Вопросы тождественности смерти мозга и смерти человека давно доказаны до нас и заложены в нормативные документы, законы и подзаконные акты в виде приказов Минздрава. Не нужно каждый раз объяснять родным пациентов, что смерть мозга и смерть человека – одно и то же, должно быть доверие общества к медикам, тогда таких вопросов будет меньше. На мой взгляд, основная проблема заключается как раз в отсутствии доверия к врачам.
– Как повысить уровень доверия? Что для этого нужно сделать?
– Должна быть госпрограмма по формированию общественного мнения, нужно показывать вместо рекламы развлечений больных из листа ожидания, тех, кто не дождался трансплантации, тех, чья жизнь изменилась после пересадки. Во времена СССР доверие к медикам было неукоснительным. Нужно вернуть такое отношение, но чтобы это произошло хотя бы лет через десять, уже сейчас необходимо делать какие-то шаги в эту сторону, а именно: строить больницы, поликлиники, а не оптимизировать их, перераспределяя нагрузку на оставшиеся. Повышать статус врачей, престиж профессии, чтобы люди шли в медицину, так как есть дефицит кадров.
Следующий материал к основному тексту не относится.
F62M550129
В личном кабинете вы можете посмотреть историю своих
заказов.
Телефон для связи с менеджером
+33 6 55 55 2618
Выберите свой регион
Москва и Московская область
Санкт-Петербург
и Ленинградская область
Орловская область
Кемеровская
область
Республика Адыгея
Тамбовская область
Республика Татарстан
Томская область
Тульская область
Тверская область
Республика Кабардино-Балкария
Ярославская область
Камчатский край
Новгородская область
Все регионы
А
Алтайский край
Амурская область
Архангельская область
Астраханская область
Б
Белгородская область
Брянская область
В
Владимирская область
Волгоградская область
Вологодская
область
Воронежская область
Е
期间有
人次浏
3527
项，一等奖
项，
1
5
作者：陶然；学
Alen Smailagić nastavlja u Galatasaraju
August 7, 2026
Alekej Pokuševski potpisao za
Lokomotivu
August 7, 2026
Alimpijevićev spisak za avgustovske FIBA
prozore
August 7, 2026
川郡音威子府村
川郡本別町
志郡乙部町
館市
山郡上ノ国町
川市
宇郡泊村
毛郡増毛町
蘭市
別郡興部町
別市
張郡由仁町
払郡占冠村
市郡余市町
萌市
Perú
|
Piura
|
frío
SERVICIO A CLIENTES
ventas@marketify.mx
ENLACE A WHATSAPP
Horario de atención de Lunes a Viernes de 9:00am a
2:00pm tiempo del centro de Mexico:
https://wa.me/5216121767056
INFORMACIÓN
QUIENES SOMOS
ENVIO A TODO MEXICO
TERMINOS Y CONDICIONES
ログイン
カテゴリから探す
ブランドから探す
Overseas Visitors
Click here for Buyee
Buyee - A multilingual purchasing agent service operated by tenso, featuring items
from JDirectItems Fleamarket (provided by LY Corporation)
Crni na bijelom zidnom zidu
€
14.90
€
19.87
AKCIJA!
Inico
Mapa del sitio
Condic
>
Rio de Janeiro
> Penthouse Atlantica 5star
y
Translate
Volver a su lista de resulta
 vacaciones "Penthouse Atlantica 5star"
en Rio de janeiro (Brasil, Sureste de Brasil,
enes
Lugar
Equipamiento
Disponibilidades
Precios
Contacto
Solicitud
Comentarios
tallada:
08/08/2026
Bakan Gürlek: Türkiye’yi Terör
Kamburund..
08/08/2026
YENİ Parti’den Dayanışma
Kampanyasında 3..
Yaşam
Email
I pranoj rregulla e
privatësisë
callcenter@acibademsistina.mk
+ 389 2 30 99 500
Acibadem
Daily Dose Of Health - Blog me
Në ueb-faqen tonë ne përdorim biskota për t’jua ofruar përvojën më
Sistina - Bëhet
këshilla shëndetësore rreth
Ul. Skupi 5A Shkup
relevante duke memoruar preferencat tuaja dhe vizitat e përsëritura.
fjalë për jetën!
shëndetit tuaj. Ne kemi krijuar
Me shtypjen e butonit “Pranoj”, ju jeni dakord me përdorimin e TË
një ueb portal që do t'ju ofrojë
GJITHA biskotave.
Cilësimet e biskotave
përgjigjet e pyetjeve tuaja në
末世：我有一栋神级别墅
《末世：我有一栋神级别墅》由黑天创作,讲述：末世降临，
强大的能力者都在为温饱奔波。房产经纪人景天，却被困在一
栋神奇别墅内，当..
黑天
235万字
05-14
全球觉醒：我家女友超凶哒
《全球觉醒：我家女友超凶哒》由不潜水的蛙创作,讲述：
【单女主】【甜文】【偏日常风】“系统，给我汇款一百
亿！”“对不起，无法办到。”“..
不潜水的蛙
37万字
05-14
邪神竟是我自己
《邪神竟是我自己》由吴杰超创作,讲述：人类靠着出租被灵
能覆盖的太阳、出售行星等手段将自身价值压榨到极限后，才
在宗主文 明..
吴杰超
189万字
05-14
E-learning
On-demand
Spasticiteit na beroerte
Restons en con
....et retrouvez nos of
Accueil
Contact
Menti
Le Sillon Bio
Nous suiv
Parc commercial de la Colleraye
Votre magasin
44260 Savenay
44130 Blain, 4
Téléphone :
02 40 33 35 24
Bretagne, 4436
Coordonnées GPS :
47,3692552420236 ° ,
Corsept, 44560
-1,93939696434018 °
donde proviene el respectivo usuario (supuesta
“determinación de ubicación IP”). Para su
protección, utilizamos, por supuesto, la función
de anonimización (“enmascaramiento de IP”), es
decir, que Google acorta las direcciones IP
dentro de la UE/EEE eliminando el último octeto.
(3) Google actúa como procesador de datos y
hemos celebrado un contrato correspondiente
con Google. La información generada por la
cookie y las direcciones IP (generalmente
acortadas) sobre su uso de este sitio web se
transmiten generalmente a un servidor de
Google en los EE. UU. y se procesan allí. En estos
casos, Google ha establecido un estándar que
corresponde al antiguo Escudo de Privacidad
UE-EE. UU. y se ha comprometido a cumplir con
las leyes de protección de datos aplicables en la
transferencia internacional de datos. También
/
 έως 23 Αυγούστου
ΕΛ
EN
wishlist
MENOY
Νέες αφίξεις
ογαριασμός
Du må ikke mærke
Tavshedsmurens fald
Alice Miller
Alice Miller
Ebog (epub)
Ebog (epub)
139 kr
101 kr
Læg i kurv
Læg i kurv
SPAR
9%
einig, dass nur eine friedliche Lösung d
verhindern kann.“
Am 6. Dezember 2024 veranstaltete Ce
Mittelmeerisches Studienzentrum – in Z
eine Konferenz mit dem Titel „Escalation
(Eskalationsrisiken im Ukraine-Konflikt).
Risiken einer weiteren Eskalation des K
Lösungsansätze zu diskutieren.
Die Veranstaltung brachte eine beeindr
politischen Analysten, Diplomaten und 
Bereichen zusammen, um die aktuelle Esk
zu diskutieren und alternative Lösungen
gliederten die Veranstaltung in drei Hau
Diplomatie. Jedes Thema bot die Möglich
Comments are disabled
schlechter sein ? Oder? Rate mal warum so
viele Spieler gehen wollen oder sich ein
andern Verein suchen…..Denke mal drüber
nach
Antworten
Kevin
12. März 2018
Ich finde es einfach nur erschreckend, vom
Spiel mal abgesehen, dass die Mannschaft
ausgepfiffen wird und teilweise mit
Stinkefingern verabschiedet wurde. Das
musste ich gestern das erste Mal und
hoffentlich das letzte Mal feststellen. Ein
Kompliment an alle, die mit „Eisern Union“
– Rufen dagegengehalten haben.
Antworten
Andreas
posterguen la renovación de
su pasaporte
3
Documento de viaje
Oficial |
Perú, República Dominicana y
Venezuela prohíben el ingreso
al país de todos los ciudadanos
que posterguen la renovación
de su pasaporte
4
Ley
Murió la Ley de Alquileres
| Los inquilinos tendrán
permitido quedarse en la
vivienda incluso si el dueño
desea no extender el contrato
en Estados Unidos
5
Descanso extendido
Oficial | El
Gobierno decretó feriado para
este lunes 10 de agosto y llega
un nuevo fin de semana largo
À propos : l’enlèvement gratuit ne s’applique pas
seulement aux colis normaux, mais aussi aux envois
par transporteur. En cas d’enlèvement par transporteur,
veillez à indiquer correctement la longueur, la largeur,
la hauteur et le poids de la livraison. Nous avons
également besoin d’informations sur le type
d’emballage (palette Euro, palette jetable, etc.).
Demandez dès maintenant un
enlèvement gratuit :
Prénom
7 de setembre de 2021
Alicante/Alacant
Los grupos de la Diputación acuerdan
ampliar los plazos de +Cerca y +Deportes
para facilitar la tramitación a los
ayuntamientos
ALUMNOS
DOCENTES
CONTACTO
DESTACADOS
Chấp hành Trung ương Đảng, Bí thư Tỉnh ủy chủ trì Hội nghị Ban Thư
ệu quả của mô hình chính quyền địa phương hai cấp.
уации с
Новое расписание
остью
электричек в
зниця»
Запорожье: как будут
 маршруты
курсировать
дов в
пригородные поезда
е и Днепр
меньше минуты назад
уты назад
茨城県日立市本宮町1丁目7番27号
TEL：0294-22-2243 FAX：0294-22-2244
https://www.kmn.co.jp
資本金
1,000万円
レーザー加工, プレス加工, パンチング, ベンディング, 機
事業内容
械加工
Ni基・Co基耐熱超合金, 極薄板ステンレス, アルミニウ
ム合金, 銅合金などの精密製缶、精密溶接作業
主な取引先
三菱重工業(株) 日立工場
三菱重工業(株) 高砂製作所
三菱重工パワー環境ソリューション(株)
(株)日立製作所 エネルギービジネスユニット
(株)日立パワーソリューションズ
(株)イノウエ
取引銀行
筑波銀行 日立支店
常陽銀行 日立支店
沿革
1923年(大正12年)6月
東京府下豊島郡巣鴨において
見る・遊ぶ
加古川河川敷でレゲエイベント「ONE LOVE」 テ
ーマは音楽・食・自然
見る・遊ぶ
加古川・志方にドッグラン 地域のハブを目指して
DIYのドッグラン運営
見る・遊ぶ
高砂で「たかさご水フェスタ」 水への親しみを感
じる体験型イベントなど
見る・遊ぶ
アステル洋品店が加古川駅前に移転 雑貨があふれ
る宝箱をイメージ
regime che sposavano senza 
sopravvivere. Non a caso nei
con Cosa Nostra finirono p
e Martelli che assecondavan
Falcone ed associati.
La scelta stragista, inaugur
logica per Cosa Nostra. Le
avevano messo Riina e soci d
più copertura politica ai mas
Сегодня медицинскую помощь прировняли к услугам, поэтому отношение пациентов к медикам соответствующие – потребительское. Чуть что, начинают жаловаться, например, из-за очередей, но ведь когда люди приходит в ателье и нужно немного подождать, они не бегут писать жалобу, а в случае с поликлиниками – бегут.
– В пандемию врачи стали главными героями, об их подвиге тогда говорили все. Это помогло повысить статус медработника?
– Пандемия никак не помогла. Забыли уже все про подвиг врачей во время борьбы с ковидом. Пандемия только напомнила, что главной угрозой здоровью были и остаются инфекции. Так было сотни лет назад, так и сегодня.